A Star Between Us

Pojin Marble
Chapter #41

Bab 41


Aku menyenggol bahu Luna, dan dia tetap bergeming menatap lurus ke depan. "Apa yang kau lihat?" aku menepuk pipinya. "Sudah sadar?"

Dia menoleh dengan cepat, matanya membesar saat menoleh ke arahku. Tanpa basa-basi Luna membalasku dengan menamparku. Wajahnya tampak tanpa beban ketika dia kemudian pergi ke meja panjang tempat makanan dan minuman ditata rapi.

Dua puluh menit berlalu dan aku pun pergi keluar. Di tengah-tengah keramaian sungguh menyesakkan. Aku duduk di trotoar. Yang kupastikan bersih dari kotoran apapun, kecuali jejak kaki. 

Aku duduk dan menatap rumah Shinta. Rumah megah yang juga saat ini ramai oleh manusia. Dari tempatku berada, rumah itu tampak kelap-kelip, warna-warni lampu berkedip tanpa henti. 

Sekitar lima belas menit aku duduk menikmati malam dan langit yang sepi. Memandang tanpa henti pada bulan yang bersinar seorang diri. Tidak ada tempat dan kesempatan bagiku berada di sekeliling manusia-manusia normal di dalam sana. Pikiranku terlalu sibuk memikirkan yang lain. Atau mungkin aku yang memilih untuk menjauh dari mereka semua.
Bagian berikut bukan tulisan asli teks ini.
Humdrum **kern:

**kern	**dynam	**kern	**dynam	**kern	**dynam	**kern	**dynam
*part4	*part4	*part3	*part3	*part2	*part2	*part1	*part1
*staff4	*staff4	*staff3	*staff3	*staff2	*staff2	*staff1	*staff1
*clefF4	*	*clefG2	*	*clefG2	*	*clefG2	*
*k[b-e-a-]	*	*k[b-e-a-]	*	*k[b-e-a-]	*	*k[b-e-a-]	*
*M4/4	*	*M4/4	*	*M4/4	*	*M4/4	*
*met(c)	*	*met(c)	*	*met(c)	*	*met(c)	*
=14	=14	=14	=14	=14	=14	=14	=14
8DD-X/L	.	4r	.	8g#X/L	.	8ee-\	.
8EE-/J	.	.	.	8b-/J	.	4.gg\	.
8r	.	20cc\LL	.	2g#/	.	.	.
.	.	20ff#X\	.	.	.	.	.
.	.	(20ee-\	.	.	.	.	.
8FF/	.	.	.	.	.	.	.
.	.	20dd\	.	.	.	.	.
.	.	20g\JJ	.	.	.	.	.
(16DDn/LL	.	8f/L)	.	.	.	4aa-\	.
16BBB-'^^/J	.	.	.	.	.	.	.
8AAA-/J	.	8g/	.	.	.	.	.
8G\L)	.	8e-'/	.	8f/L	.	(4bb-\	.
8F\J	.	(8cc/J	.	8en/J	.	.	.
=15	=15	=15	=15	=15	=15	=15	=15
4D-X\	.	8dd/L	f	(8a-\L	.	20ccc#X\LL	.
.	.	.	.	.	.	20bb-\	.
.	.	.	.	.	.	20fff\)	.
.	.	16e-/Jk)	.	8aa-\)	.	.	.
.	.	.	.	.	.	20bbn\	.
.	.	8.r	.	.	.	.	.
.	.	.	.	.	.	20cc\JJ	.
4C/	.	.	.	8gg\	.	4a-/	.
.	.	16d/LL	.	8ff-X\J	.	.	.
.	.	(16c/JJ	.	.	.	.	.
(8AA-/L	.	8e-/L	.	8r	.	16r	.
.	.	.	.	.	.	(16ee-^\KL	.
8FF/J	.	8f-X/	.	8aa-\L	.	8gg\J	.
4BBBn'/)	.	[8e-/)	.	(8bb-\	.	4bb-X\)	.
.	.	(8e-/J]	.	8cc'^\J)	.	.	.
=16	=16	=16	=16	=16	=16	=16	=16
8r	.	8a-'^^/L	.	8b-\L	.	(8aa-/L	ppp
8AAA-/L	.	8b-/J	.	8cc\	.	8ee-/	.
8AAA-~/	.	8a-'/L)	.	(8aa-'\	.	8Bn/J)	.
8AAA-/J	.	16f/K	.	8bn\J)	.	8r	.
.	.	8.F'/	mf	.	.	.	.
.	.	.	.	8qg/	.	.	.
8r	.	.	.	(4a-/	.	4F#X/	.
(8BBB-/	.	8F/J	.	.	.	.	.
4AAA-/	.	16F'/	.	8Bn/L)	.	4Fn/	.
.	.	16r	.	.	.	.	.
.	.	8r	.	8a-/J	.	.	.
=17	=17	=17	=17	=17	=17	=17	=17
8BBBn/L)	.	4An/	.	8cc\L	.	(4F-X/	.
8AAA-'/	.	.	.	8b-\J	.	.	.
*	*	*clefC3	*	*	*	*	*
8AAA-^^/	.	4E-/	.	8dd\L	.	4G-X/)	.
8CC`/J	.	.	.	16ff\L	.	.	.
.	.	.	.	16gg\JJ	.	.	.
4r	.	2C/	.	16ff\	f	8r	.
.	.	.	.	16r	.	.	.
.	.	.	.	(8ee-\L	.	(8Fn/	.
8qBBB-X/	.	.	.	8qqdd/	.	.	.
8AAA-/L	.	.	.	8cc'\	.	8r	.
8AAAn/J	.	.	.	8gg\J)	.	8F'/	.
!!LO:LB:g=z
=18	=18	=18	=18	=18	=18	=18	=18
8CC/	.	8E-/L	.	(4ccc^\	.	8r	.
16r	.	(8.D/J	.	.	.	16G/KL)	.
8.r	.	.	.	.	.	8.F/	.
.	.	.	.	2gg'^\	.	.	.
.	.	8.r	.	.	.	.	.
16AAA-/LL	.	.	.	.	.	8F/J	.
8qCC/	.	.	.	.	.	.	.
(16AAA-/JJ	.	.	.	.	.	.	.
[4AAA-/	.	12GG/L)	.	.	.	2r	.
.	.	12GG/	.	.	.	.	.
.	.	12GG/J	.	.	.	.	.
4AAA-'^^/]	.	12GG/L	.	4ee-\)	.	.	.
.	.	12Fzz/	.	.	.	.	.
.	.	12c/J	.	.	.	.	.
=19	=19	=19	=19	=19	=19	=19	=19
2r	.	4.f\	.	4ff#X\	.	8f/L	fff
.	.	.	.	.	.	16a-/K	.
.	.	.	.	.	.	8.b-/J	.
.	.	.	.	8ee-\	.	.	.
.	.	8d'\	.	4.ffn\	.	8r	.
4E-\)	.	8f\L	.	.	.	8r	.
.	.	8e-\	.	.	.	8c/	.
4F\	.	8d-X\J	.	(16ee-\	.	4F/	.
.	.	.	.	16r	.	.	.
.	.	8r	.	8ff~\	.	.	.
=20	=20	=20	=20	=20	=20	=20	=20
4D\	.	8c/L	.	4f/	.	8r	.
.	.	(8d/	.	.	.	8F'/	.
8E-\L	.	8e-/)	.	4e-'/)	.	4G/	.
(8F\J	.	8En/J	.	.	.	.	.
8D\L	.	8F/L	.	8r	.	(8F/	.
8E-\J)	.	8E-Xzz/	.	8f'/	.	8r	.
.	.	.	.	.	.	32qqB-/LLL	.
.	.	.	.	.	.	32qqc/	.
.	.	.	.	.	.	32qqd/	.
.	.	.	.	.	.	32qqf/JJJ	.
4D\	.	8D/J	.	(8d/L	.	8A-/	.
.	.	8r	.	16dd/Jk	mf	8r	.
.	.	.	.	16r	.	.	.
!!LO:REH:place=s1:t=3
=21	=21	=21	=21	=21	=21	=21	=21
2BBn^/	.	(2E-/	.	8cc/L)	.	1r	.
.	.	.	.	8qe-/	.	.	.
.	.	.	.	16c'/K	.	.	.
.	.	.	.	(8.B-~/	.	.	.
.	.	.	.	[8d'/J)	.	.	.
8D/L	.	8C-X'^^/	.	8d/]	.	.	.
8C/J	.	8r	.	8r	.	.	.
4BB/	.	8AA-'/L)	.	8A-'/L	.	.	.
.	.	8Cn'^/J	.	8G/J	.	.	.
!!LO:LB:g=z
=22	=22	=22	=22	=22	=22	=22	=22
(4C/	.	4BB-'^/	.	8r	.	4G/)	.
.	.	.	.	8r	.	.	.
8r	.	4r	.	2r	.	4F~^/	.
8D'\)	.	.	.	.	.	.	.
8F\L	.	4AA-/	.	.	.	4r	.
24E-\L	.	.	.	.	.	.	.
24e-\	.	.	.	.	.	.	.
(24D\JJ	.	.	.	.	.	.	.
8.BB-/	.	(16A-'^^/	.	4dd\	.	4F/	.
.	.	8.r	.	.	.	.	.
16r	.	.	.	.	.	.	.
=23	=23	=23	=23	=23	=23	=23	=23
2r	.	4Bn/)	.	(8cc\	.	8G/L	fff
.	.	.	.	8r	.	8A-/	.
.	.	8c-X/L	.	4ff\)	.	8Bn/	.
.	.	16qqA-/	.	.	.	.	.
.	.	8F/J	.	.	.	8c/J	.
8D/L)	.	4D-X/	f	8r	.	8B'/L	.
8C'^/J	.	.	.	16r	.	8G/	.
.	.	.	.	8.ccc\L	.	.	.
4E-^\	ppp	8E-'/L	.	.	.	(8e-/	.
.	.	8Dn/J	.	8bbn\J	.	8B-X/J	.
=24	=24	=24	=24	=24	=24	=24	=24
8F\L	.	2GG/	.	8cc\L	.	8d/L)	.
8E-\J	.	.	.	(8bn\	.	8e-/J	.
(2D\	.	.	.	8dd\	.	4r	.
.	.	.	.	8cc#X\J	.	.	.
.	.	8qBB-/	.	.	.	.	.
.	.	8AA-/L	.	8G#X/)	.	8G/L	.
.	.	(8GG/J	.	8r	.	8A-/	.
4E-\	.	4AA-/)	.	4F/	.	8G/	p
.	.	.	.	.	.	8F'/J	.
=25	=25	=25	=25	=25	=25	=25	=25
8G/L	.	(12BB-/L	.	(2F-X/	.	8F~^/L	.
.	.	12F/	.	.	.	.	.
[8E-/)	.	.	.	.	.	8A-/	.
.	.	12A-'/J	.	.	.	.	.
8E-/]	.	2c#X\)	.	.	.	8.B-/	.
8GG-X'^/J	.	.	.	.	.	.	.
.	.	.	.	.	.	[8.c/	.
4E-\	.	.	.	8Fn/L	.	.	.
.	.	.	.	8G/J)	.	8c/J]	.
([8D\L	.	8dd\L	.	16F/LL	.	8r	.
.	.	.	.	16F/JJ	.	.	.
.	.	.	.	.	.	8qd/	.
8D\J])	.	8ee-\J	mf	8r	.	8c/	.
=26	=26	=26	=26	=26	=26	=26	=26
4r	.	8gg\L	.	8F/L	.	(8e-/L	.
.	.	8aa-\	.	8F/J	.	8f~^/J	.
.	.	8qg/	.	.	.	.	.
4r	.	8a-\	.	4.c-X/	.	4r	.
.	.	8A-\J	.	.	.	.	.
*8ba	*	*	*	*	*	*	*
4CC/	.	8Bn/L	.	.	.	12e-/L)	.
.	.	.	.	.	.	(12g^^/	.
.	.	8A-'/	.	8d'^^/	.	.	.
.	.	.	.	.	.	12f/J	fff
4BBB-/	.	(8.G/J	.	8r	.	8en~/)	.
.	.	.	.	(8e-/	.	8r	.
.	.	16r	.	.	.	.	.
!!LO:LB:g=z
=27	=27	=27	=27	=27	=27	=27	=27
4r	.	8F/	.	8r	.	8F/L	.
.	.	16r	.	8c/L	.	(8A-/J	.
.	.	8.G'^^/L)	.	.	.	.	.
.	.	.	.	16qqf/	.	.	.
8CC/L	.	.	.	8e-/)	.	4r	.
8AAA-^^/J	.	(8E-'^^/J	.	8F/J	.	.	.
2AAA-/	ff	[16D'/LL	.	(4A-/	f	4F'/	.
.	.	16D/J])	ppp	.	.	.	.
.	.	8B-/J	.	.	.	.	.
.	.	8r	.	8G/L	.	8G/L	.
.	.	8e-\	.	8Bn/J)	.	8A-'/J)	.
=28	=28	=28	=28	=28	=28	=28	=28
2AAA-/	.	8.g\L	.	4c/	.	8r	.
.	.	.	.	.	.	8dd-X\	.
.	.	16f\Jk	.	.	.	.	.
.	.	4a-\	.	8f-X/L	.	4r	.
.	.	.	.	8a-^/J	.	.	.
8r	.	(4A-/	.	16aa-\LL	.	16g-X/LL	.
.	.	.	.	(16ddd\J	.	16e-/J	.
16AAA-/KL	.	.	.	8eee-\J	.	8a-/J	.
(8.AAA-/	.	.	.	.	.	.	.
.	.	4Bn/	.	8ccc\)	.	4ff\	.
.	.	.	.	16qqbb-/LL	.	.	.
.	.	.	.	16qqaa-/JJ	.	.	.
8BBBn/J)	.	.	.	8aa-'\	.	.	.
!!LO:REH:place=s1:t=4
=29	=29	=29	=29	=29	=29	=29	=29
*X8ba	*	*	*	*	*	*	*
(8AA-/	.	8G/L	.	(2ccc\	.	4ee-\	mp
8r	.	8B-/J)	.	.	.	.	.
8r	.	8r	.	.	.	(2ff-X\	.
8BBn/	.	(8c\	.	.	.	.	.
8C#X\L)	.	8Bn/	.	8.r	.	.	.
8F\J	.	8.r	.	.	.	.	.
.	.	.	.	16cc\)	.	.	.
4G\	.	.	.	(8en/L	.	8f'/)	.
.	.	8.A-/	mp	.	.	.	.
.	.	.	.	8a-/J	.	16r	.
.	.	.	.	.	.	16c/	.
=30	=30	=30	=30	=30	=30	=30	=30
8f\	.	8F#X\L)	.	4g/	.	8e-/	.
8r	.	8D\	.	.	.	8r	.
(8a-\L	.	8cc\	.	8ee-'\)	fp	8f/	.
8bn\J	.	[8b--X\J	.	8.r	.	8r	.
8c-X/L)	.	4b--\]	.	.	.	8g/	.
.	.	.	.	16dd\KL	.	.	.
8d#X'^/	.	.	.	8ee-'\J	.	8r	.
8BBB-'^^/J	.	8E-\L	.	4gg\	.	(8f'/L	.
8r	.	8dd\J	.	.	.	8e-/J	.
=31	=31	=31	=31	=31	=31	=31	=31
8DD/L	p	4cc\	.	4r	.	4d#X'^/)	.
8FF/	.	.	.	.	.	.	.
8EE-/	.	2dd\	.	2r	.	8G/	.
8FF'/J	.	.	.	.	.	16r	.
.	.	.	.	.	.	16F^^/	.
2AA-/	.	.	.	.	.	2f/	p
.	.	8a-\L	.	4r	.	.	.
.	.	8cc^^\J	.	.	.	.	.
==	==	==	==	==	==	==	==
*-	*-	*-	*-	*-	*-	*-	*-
Angin di malam hari bisa menjadi sangat kejam ketika kau tidak memakai pakaian hangat satu pun. Untungnya aku memakai kemeja dan jaket. Meski kadang terasa dingin, sangat menenangkan menjauh dari mereka semua. 

Ada banyak yang melintas dalam pikiranku saat ini. Salah satunya adakah, 'kapan acaranya berakhir?' 'pulang duluan apa menunggu Luna ya?' sudah hampir satu jam acara ini berlangsung. Aku tahu dia dari keluarga kaya raya dan punya rumah yang megah, tapi aku tidak yakin orang tuanya setuju dengan acara seperti ini. Tapi mengingat Shinta salah satu orang yang menjadi penanggung jawab pementasan drama, juga melihat prestasinya yang selalu masuk lima besar pasti orang tuanya setuju dengan pesta ulang tahunnya.

Luna muncul dari arah pintu dan datang menghampiriku. Dia memakai gaun hitam yang memperlihatkan sedikit pahanya dan kakinya yang pendek. Kenapa juga dia memakai pakaian seperti itu malam-malam. Aku tak bisa mengerti isi pikiran wanita.

Dia memakai kalung, cincin, juga membawa tas kecil berwarna hitam corak bergaris putih. Dia memang terlihat cantik, tapi sama saja.

"Apa yang kau lakukan di sini?"

"Sudah, sudah masuk sana. Kenapa kau ikutan di sini. Pergilah." Aku mengusirnya.

"Kenapa malah mengusirku?" pakaiannya tidak cocok berlama-lama di luar. "Pinjam jaketmu. Aku kedinginan." Aku sudah menyuruhnya pergi, dan dia malah ikut duduk di sampingku. Luna menggelar jaketku di trotoar tepat di sampingku. Bagus sekali.

"Kau masih waras kan? Kepalamu habis terbentur apa tadi di dalam?" aku menempelkan telapak tanganku di keningnya.

"Ih apaan sih, singkirkan tanganmu." Luna menepis tanganku. 

"Di sini dingin dan kau malah menggunakan jaketku sebagai alas duduk, yang benar saja. Hei aku tidak mau dimarahi ibuku. Pakai jaketku yang benar." Aku menarik pelan jaketku dan sedikit mendorongnya.

Luna bersikeras tetap duduk dan melawan tarikanku. Sekuat tenaga dia mendorongku sambil menarik jaketku yang dia duduki.

"Apa masalahmu, pergi sana." Luna berkata sambil memukul lenganku. Memang dasarnya dia keras kepala. Daripada aku yang terluka lebih baik aku menyerah.

"Ini, aku memberikannya bukan untuk alas dudukmu." aku memberikan kemeja hijau tuaku. "Kalau kau masih mau duduk di sini pakai."

Luna menurut dan memakai kemejaku. Ekspresinya tampak kesal ketika aku melirik ke arahnya. Tidak apa, hanya cemberut saja tidak membuatku takut. Kalau dia sampai sakit itu yang repot. Walaupun kakek dan neneknya masih hidup, tugas untuk merawatnya tetap menjadi tugasku. Itu topik yang jadi diskusi keluargaku saat kami berdua mulai dekat. Atau lebih tepatnya saat Luna kehilangan kedua orang tuanya.